- Directions for this task: Rewrite the text lines of all the records below as a single numbered list with one line per item, omitting blank lines. Leave the pictures out of the answer.

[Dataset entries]
━━━━━━━━━━━━━━━━
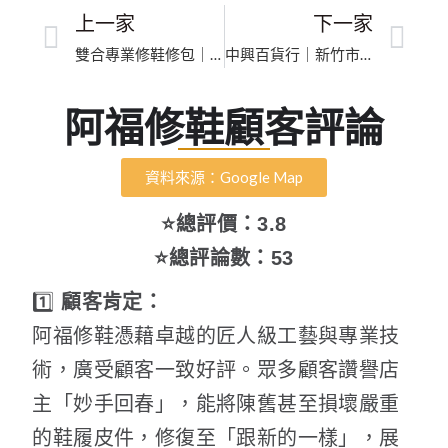
上一家
下一家
雙合專業修鞋修包｜桃園市皮夾內襯更換｜匠人級工藝精修奢華皮件
中興百貨行｜新竹市包包換拉鍊｜完美手作工藝、皮革五金細膩修復
阿福修鞋顧客評論
資料來源：Google Map
⭐總評價：3.8
⭐總評論數：53
1️⃣
顧客肯定：
阿福修鞋憑藉卓越的匠人級工藝與專業技
術，廣受顧客一致好評。眾多顧客讚譽店
主「妙手回春」，能將陳舊甚至損壞嚴重
的鞋履皮件，修復至「跟新的一樣」，展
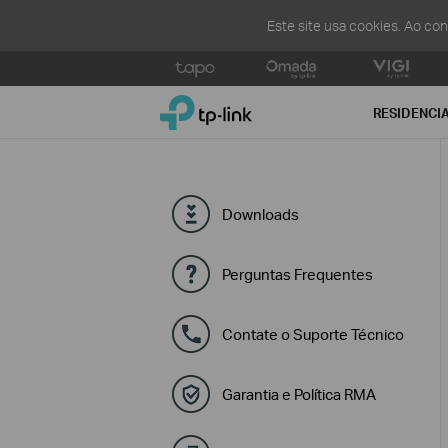
Este site usa cookies. Ao co
Click
to
TP-Link, Reliably Smart
skip
RESIDENCI
the
navigation
bar
Downloads
Perguntas Frequentes
Contate o Suporte Técnico
Garantia e Política RMA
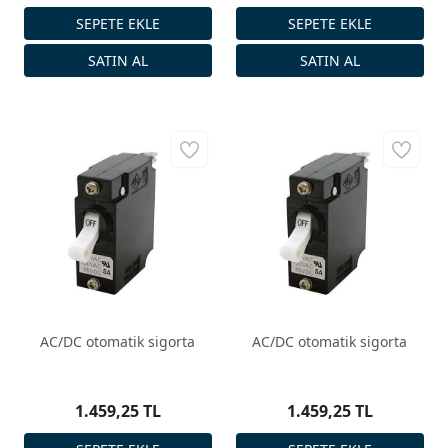
AC/DC otomatik sigorta
AC/DC otomatik sigorta
1.459,25 TL
1.459,25 TL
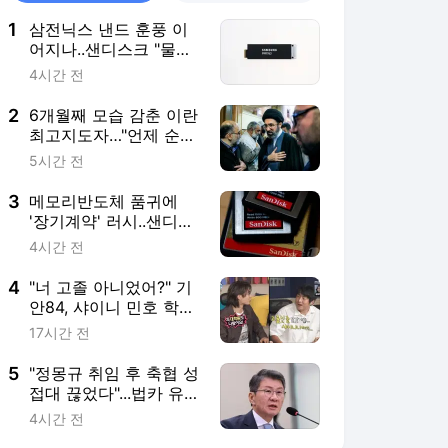
1
삼전닉스 낸드 훈풍 이
어지나..샌디스크 "물량
없어 못 번다" 공식화
4시간 전
2
6개월째 모습 감춘 이란
최고지도자…"언제 순교
해도 놀랍지 않아"
5시간 전
3
메모리반도체 품귀에
'장기계약' 러시..샌디스
크·난야도 LTA 확대
4시간 전
4
"너 고졸 아니었어?" 기
안84, 샤이니 민호 학력
에 '충격'
17시간 전
5
"정몽규 취임 후 축협 성
접대 끊었다"...법카 유흥
업소 사용 '전면 차단'
4시간 전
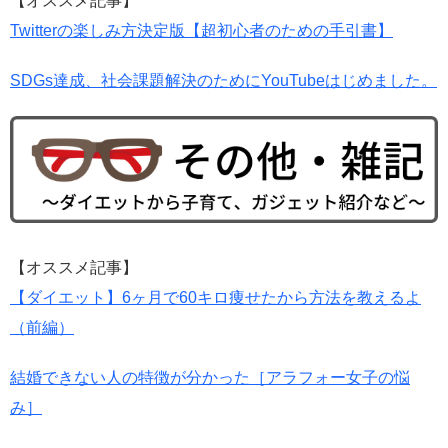
【オススメ記事】
Twitterの楽しみ方決定版【超初心者のための手引書】
SDGs達成、社会課題解決のためにYouTubeはじめました。
【オススメ記事】
【ダイエット】6ヶ月で60キロ痩せたから方法を教えるよ
（前編）
結婚できない人の特徴が分かった［アラフォー女子の悩
み］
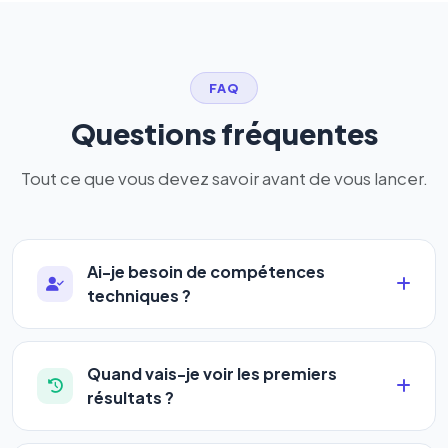
FAQ
Questions fréquentes
Tout ce que vous devez savoir avant de vous lancer.
Ai-je besoin de compétences
techniques ?
Absolument pas. Notre logiciel a été conçu pour
être accessible à
tous les profils
: artisans,
Quand vais-je voir les premiers
commerçants, auto-entrepreneurs, PME ou
résultats ?
agences. Pas de code, pas de configuration
La plupart de nos utilisateurs observent une
complexe — vous renseignez l'adresse de votre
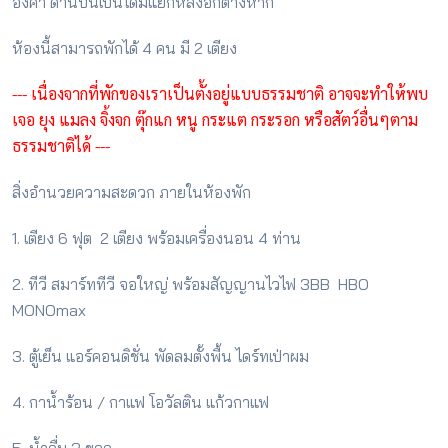
องศา ด้านบนเป็นโดมแยกหลังอีกต่างหาก
ห้องนี้สามารถพักได้ 4 คน มี 2 เตียง
--- เนื่องจากที่พักของเราเป็นตั้งอยู่แบบธรรมชาติ อาจจะทำให้พบ
เจอ ยุง แมลง จิ้งจก ตุ๊กแก หนู กระแต กระรอก หรือสัตว์อื่นๆตาม
ธรรมชาติได้ ---
สิ่งอำนวยความสะดวก ภายในห้องพัก
1. เตียง 6 ฟุต 2 เตียง พร้อมเครื่องนอน 4 ท่าน
2. ทีวี สมาร์ททีวี จอใหญ่ พร้อมสัญญานไวไฟ 3BB HBO
MONOmax
3. ตู้เย็น แอร์คอนดิชั่น พัดลมตั้งพื้น ไดร์ทเป่าผม
4. กาน้ำร้อน / กาแฟ โอวัลติน แก้วกาแฟ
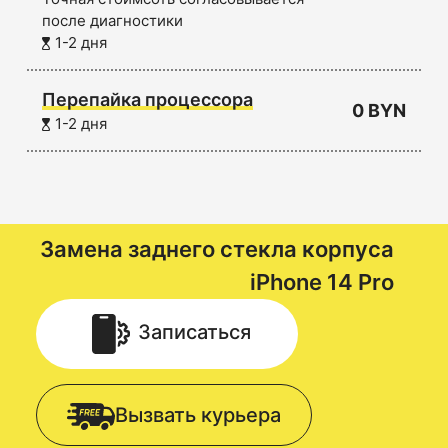
после диагностики
1-2 дня
Перепайка процессора
0 BYN
1-2 дня
Замена заднего стекла корпуса
iPhone 14 Pro
Записаться
Вызвать курьера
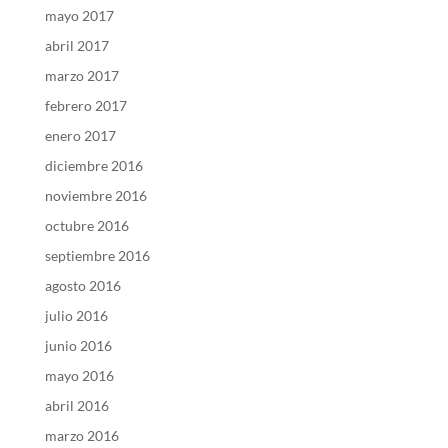
mayo 2017
abril 2017
marzo 2017
febrero 2017
enero 2017
diciembre 2016
noviembre 2016
octubre 2016
septiembre 2016
agosto 2016
julio 2016
junio 2016
mayo 2016
abril 2016
marzo 2016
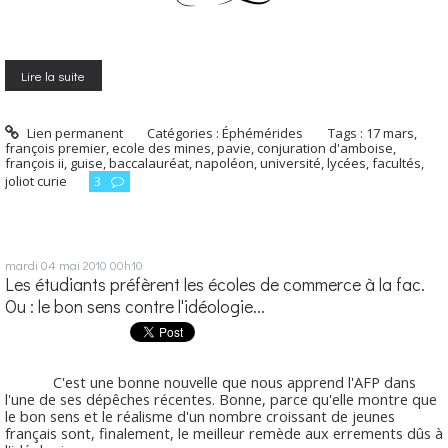
Lire la suite
Lien permanent
Catégories :
Éphémérides
Tags :
17 mars
,
françois premier
,
ecole des mines
,
pavie
,
conjuration d'amboise
,
françois ii
,
guise
,
baccalauréat
,
napoléon
,
université
,
lycées
,
facultés
,
joliot curie
3
mardi 04
mai 2010
00h10
Les étudiants préfèrent les écoles de commerce à la fac.
Ou : le bon sens contre l'idéologie...
C'est une bonne nouvelle que nous apprend l'AFP dans
l'une de ses dépêches récentes. Bonne, parce qu'elle montre que
le bon sens et le réalisme d'un nombre croissant de jeunes
français sont, finalement, le meilleur remède aux errements dûs à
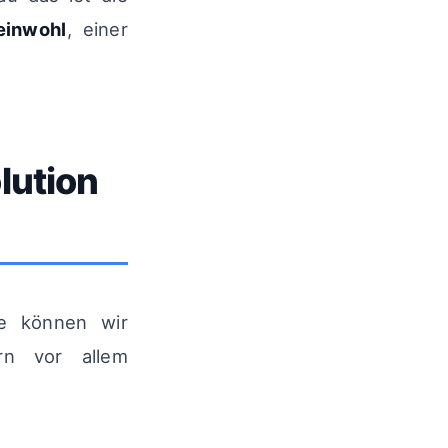
einwohl
, einer
lution
ie können wir
ern vor allem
━━━━━━━━━━━━━━━━
- Response area:
1. 上一家
2. 下一家
3. 雙合專業修鞋修包｜桃園市皮夾內襯更換｜匠人級工藝精修奢華皮件
4. 中興百貨行｜新竹市包包換拉鍊｜完美手作工藝、皮革五金細膩修復
5. 阿福修鞋顧客評論
6. 資料來源：Google Map
7. ⭐總評價：3.8
8. ⭐總評論數：53
9. 1️⃣
10. 顧客肯定：
11. 阿福修鞋憑藉卓越的匠人級工藝與專業技
12. 術，廣受顧客一致好評。眾多顧客讚譽店
13. 主「妙手回春」，能將陳舊甚至損壞嚴重
14. 的鞋履皮件，修復至「跟新的一樣」，展
15. Este site usa cookies. Ao co
16. Click
17. to
18. TP-Link, Reliably Smart
19. skip
20. RESIDENCI
21. the
22. navigation
23. bar
24. Downloads
25. Perguntas Frequentes
26. Contate o Suporte Técnico
27. Garantia e Política RMA
28. AC/DC otomatik sigorta
29. AC/DC otomatik sigorta
30. 1.459,25 TL
31. 1.459,25 TL
32. 1
33. 삼전닉스 낸드 훈풍 이
34. 어지나..샌디스크 "물량
35. 없어 못 번다" 공식화
36. 4시간 전
37. 2
38. 6개월째 모습 감춘 이란
39. 최고지도자…"언제 순교
40. 해도 놀랍지 않아"
41. 5시간 전
42. 3
43. 메모리반도체 품귀에
44. '장기계약' 러시..샌디스
45. 크·난야도 LTA 확대
46. 4시간 전
47. 4
48. "너 고졸 아니었어?" 기
49. 안84, 샤이니 민호 학력
50. 에 '충격'
51. 17시간 전
52. 5
53. "정몽규 취임 후 축협 성
54. 접대 끊었다"...법카 유흥
55. 업소 사용 '전면 차단'
56. 4시간 전
57. 【オススメ記事】
58. Twitterの楽しみ方決定版【超初心者のための手引書】
59. SDGs達成、社会課題解決のためにYouTubeはじめました。
60. 【オススメ記事】
61. 【ダイエット】6ヶ月で60キロ痩せたから方法を教えるよ
62. （前編）
63. 結婚できない人の特徴が分かった［アラフォー女子の悩
64. み］
65. FAQ
66. Questions fréquentes
67. Tout ce que vous devez savoir avant de vous lancer.
68. Ai-je besoin de compétences
69. techniques ?
70. Absolument pas. Notre logiciel a été conçu pour
71. être accessible à
72. tous les profils
73. : artisans,
74. Quand vais-je voir les premiers
75. commerçants, auto-entrepreneurs, PME ou
76. résultats ?
77. agences. Pas de code, pas de configuration
78. La plupart de nos utilisateurs observent une
79. complexe — vous renseignez l'adresse de votre
80. องศา ด้านบนเป็นโดมแยกหลังอีกต่างหาก
81. ห้องนี้สามารถพักได้ 4 คน มี 2 เตียง
82. --- เนื่องจากที่พักของเราเป็นตั้งอยู่แบบธรรมชาติ อาจจะทำให้พบ
83. เจอ ยุง แมลง จิ้งจก ตุ๊กแก หนู กระแต กระรอก หรือสัตว์อื่นๆตาม
84. ธรรมชาติได้ ---
85. สิ่งอำนวยความสะดวก ภายในห้องพัก
86. 1. เตียง 6 ฟุต 2 เตียง พร้อมเครื่องนอน 4 ท่าน
87. 2. ทีวี สมาร์ททีวี จอใหญ่ พร้อมสัญญานไวไฟ 3BB HBO
88. MONOmax
89. 3. ตู้เย็น แอร์คอนดิชั่น พัดลมตั้งพื้น ไดร์ทเป่าผม
90. 4. กาน้ำร้อน / กาแฟ โอวัลติน แก้วกาแฟ
91. после диагностики
92. 1-2 дня
93. Перепайка процессора
94. 0 BYN
95. 1-2 дня
96. Замена заднего стекла корпуса
97. iPhone 14 Pro
98. Записаться
99. Вызвать курьера
100. mayo 2017
101. abril 2017
102. marzo 2017
103. febrero 2017
104. enero 2017
105. diciembre 2016
106. noviembre 2016
107. octubre 2016
108. septiembre 2016
109. agosto 2016
110. julio 2016
111. junio 2016
112. mayo 2016
113. abril 2016
114. marzo 2016
115. Lire la suite
116. Lien permanent
117. Catégories :
118. Éphémérides
119. Tags :
120. 17 mars
121. ,
122. françois premier
123. ,
124. ecole des mines
125. ,
126. pavie
127. ,
128. conjuration d'amboise
129. ,
130. françois ii
131. ,
132. guise
133. ,
134. baccalauréat
135. ,
136. napoléon
137. ,
138. université
139. ,
140. lycées
141. ,
142. facultés
143. ,
144. joliot curie
145. 3
146. mardi 04
147. mai 2010
148. 00h10
149. Les étudiants préfèrent les écoles de commerce à la fac.
150. Ou : le bon sens contre l'idéologie...
151. C'est une bonne nouvelle que nous apprend l'AFP dans
152. l'une de ses dépêches récentes. Bonne, parce qu'elle montre que
153. le bon sens et le réalisme d'un nombre croissant de jeunes
154. français sont, finalement, le meilleur remède aux errements dûs à
155. einwohl
156. , einer
157. lution
158. ie können wir
159. ern vor allem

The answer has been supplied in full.